Будучи финансовым директором в крупной строительной компании, она неплохо зарабатывала. Столько и не нужно одинокой женщине, живущей в провинциальном областном центре и далекой от гламурного образа жизни. У нее была своя двухкомнатная квартира в комфортном микрорайоне «Зеленый город», вполне приличная машина, возможность носить ту одежду, которая нравится, есть то, что ей хочется, и отдыхать там, где интересно.

В этом году ее интерес распространялся на клуб-отель «Зеландия» и Сестрорецк, а потому цена отпуска особого значения не имела. Перед самой поездкой Викентий кинул ей на карту сто тысяч, сопроводив перевод-подарок сообщением «на рестораны». Подарок Лика приняла, поскольку это являлось компенсацией за то, что отправится в отпуск одна.

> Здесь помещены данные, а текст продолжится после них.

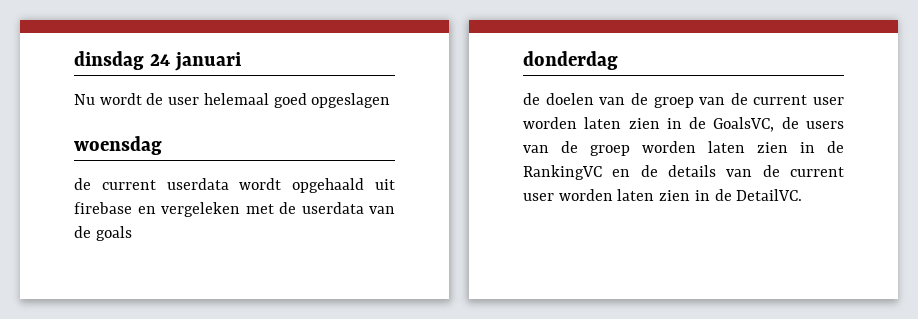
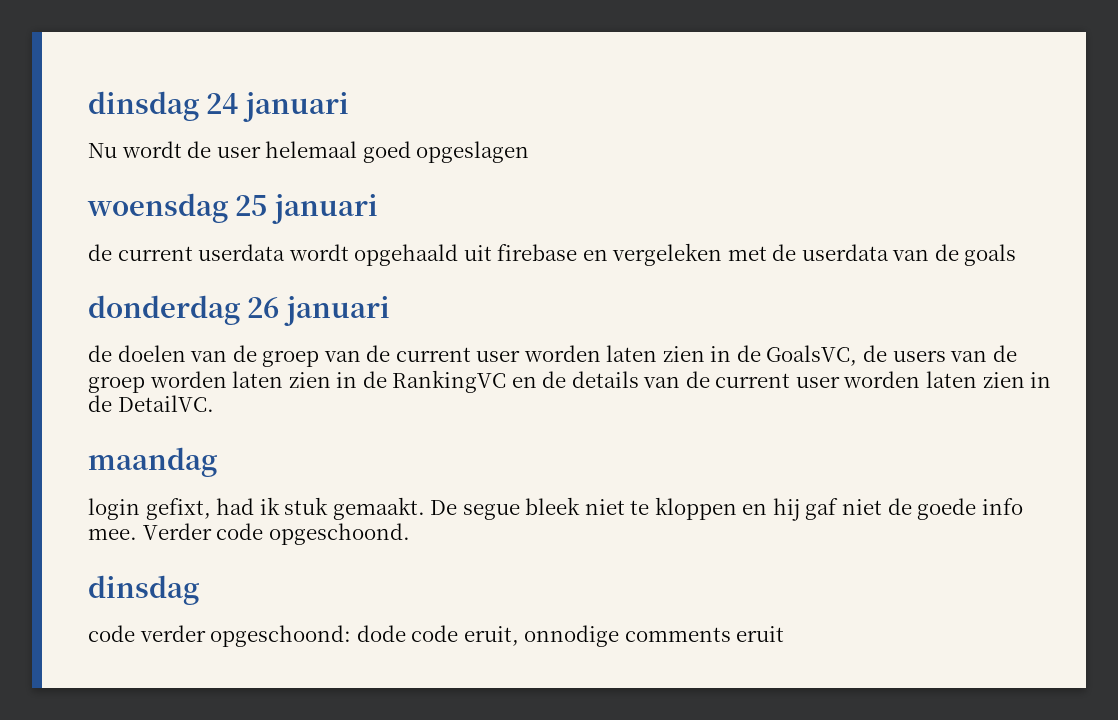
(162, 145) none -> [235,194,378,224] 25 januari
(618, 60) none -> [247,296,390,326] 26 januari
(803, 195) none -> [88,447,217,477] [88,497,1023,521] [88,523,410,545] [88,575,199,605] [88,625,785,647] // maandag // login gefixt, had ik stuk gemaakt. De segue bleek niet te kloppen en hij gaf niet de goede info mee. Verder code opgeschoond. // dinsdag // code verder opgeschoond: dode code eruit, onnodige comments eruit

Генеральный директор ее фирмы, а по совместительству Ликин любовник, Викентий Леонтьев был давно и прочно женат, и если в начале их романа Лику это обстоятельство огорчало, то за шесть лет их отношений огорчение растворилось в бытовом комфорте. Работать вместе с Викентием, проводить время в ресторанах, получать цветы и пару раз в год выбираться куда-то вдвоем было интересно и имело привкус праздника. Жить вместе, готовить обеды и ужины, стирать рубашки и слушать храп по ночам Лика не хотела. Или за шесть лет убедила себя в том, что не хочет.

– Я постараюсь приехать к тебе на пару-тройку дней, – пообещал ей Викентий, сажая в поезд на вокзале. – Больше не получится, сама понимаешь.

– Понимаю, – легко согласилась Лика. – Больше и не надо.

В ее путешествии, картой которого служили детские воспоминания, Викентий ей был не нужен.

Из номера своего отеля в Питере она выписалась в понедельник в районе полудня, в половине второго была в «Зеландии», убедилась, что забронированный номер уже свободен, разложила вещи, переоделась и теперь полулежала у бассейна, лениво наблюдая за окружающими людьми и пытаясь сформулировать внутренние ощущения. Что-то ее страшило.

Неуютное чувство тревоги появилось, когда ее такси только въехало в Сестрорецк. Смотреть на сильно изменившийся, но все-таки узнаваемый город было так невыносимо, что Лика даже глаза закрыла и открыла только тогда, когда такси остановилось перед первым шлагбаумом, преграждающим вход на территорию, где располагалась «Зеландия».